Chapter 32 Maeve
Maeve
Maeve knelt before Oakmoor’s shrine. Rain and wind battered her from every direction, the mud soaking through her dress cold enough to burn. The saint stared back impassively as she bent her head before it. The act felt wrong. Blasphemous, somehow.
Anger fizzled in her throat.
It was all coercion. All manipulation. Stealing memories and calling them answered prayers. A structure built around discrediting the people who’d given their lives to support it. She’d been encouraged to stretch the limits of her piety in every way she could, and for what?
Her whole fucking life… gone. Taken from her before she even knew what it meant to live.
Digging her hand into her pocket, she withdrew her coined icon and laid it in the mud beneath the shrine. Pressed it deeper into the earth. After fifteen years of devotion, she was as sloughed smooth as the coin.
Footsteps sounded behind her.
She didn’t turn and look as she got to her feet; she didn’t need to. She knew he’d come. Knew he would follow her into the storm, into the reckoning.
Rain slid down Jude’s exposed nape and darkened his collar in splattering bursts as he knelt before the shrine. His knees fitted into the muddied divots hers had left behind. A saint turned penitent.
‘I’m sorry,’ he whispered. He spoke his apology into the ground, into the shrine that had long governed their lives.
It wasn’t holy, but it felt like a prayer all the same.
‘Maeve, I’m so sorry. Taking the letter was a mistake.
I feared what it contained when I took it, and I couldn’t bear—’ his voice broke.
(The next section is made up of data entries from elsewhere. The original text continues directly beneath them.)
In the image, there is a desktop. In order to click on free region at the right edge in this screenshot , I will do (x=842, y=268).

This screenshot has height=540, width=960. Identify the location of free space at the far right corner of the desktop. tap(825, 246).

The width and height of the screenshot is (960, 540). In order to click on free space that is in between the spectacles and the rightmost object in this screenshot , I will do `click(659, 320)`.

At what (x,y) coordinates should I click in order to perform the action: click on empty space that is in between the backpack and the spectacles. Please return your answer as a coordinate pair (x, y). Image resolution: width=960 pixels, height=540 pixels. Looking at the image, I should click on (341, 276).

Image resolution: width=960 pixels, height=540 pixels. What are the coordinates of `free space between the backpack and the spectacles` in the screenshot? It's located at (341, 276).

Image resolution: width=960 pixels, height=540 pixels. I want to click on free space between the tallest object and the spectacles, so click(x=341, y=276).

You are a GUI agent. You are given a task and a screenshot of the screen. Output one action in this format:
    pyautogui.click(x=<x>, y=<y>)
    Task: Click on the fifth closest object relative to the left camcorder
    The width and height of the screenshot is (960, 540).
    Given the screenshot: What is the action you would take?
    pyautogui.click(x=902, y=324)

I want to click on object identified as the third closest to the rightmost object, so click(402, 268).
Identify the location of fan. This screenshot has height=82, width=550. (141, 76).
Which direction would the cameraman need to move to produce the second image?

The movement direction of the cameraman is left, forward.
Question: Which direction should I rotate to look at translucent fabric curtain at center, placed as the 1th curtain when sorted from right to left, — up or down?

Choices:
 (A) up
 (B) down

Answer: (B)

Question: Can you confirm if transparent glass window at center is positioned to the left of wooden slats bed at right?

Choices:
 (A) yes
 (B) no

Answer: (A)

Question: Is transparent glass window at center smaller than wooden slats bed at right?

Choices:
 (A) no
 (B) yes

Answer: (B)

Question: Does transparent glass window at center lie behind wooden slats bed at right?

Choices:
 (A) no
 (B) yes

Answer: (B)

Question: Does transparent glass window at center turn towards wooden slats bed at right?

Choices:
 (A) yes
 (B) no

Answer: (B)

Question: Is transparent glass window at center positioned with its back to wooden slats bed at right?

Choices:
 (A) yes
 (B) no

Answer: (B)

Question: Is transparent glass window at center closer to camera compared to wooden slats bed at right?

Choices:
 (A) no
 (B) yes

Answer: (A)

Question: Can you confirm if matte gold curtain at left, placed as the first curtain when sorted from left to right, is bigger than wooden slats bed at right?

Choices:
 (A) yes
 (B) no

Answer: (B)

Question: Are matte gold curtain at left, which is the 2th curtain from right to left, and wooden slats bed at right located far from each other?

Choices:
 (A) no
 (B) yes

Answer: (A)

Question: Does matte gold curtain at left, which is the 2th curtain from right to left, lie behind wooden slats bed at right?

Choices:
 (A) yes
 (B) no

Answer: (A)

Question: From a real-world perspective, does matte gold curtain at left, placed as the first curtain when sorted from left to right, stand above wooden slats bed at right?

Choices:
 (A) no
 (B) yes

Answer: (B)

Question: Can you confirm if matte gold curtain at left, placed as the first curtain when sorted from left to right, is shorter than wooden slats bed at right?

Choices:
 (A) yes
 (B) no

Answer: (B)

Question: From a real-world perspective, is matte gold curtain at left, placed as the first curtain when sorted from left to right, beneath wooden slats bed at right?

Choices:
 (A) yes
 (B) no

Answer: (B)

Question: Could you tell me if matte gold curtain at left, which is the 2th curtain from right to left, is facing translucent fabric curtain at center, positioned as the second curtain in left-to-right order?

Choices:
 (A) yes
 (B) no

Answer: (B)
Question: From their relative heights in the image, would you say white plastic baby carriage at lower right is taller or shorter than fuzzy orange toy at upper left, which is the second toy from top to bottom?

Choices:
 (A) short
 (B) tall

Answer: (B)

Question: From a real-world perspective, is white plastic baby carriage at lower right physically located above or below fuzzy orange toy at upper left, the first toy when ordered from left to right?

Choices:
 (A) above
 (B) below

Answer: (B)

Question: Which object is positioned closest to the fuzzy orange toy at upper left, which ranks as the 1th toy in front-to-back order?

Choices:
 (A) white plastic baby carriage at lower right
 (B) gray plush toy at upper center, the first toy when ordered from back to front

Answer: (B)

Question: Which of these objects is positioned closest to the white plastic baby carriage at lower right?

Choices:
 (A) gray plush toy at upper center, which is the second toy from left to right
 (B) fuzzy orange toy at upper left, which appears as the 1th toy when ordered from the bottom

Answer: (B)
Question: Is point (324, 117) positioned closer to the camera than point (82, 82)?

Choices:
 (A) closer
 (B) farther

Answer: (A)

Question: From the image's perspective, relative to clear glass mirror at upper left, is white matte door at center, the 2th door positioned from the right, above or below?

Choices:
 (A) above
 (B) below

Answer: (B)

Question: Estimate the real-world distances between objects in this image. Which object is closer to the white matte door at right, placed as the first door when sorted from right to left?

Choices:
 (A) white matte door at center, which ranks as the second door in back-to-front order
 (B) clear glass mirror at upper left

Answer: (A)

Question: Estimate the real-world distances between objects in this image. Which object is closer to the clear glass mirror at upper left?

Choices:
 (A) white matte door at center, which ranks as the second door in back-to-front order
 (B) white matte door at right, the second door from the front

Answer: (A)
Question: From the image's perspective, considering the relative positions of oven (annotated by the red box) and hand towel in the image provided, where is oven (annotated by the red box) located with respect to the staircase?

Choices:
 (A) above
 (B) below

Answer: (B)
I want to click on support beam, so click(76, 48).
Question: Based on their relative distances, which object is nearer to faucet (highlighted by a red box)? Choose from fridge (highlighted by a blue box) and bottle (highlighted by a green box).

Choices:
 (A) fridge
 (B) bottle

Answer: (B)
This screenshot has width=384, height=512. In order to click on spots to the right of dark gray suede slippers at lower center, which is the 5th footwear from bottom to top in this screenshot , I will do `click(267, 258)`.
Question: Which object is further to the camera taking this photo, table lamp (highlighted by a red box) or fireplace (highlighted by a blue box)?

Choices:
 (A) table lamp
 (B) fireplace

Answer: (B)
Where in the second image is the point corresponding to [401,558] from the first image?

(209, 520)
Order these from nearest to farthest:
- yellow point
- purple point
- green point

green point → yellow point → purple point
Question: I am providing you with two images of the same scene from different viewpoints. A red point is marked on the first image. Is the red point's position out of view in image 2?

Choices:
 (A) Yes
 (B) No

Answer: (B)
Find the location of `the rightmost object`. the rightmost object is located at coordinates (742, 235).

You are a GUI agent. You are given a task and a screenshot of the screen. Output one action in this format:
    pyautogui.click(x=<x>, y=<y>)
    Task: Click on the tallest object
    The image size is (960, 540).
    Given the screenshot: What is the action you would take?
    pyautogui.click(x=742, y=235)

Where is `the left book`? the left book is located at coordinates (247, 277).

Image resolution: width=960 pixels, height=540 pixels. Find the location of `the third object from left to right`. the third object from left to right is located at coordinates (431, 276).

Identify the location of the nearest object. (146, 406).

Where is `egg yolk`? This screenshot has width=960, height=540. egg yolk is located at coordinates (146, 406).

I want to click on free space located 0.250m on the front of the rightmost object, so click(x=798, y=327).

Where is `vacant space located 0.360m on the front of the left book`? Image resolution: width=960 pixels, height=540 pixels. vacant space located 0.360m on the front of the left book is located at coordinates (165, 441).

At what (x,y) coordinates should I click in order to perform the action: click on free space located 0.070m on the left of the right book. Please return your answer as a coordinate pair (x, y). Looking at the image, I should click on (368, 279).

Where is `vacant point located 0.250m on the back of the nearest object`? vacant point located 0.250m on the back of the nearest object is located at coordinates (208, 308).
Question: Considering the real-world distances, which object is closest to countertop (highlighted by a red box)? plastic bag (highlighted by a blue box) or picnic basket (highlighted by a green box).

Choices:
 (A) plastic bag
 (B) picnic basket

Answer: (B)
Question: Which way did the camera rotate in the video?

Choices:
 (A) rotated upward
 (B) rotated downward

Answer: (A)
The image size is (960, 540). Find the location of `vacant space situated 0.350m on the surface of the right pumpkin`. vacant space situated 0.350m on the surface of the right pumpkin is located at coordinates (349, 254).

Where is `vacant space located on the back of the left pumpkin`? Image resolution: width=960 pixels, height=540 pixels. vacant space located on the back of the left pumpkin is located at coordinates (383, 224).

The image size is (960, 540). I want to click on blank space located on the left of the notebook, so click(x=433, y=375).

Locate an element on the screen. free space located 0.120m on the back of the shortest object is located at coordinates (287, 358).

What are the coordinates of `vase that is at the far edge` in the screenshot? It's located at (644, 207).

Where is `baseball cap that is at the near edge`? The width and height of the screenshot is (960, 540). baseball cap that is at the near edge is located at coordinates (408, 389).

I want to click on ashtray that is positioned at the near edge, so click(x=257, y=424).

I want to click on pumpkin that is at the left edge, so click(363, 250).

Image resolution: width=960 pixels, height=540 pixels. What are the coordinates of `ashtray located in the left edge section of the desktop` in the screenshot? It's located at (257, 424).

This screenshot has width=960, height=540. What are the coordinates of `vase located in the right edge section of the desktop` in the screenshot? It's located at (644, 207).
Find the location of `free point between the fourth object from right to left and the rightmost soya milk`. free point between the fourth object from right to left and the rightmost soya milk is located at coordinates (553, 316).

He scraped both hands over the back of his head, fingers digging in.
‘I wasn’t allowed to be brought gently to the truth.
Some part of me, mistaken as it was, hoped to be that safe person for you.
Even when I hated you. Even when I wanted you gone.
But who was I to be your anchor when I’d been the one to call the waves? ’
She stepped closer, sliding her fingers up the back of his neck.
A long exhale left his parted lips as he rested his head against her lower stomach, eyes shut.
She moved her hand to the side of his throat, felt it as he swallowed.
Rain coursed over his face, washing him clean.
The moment lengthened and stretched with unspoken possibility.
She wanted to pull at it until it unravelled.
‘Maeve.’ Jude’s voice was a harsh whisper. ‘I need to say it. I need you to understand fully. No more secrets between us.’
Her chest compressed, panic digging claws into her ribs, her sternum. She couldn’t.
She wrenched away, putting her back to him as though it could stop the words she knew he was preparing to say.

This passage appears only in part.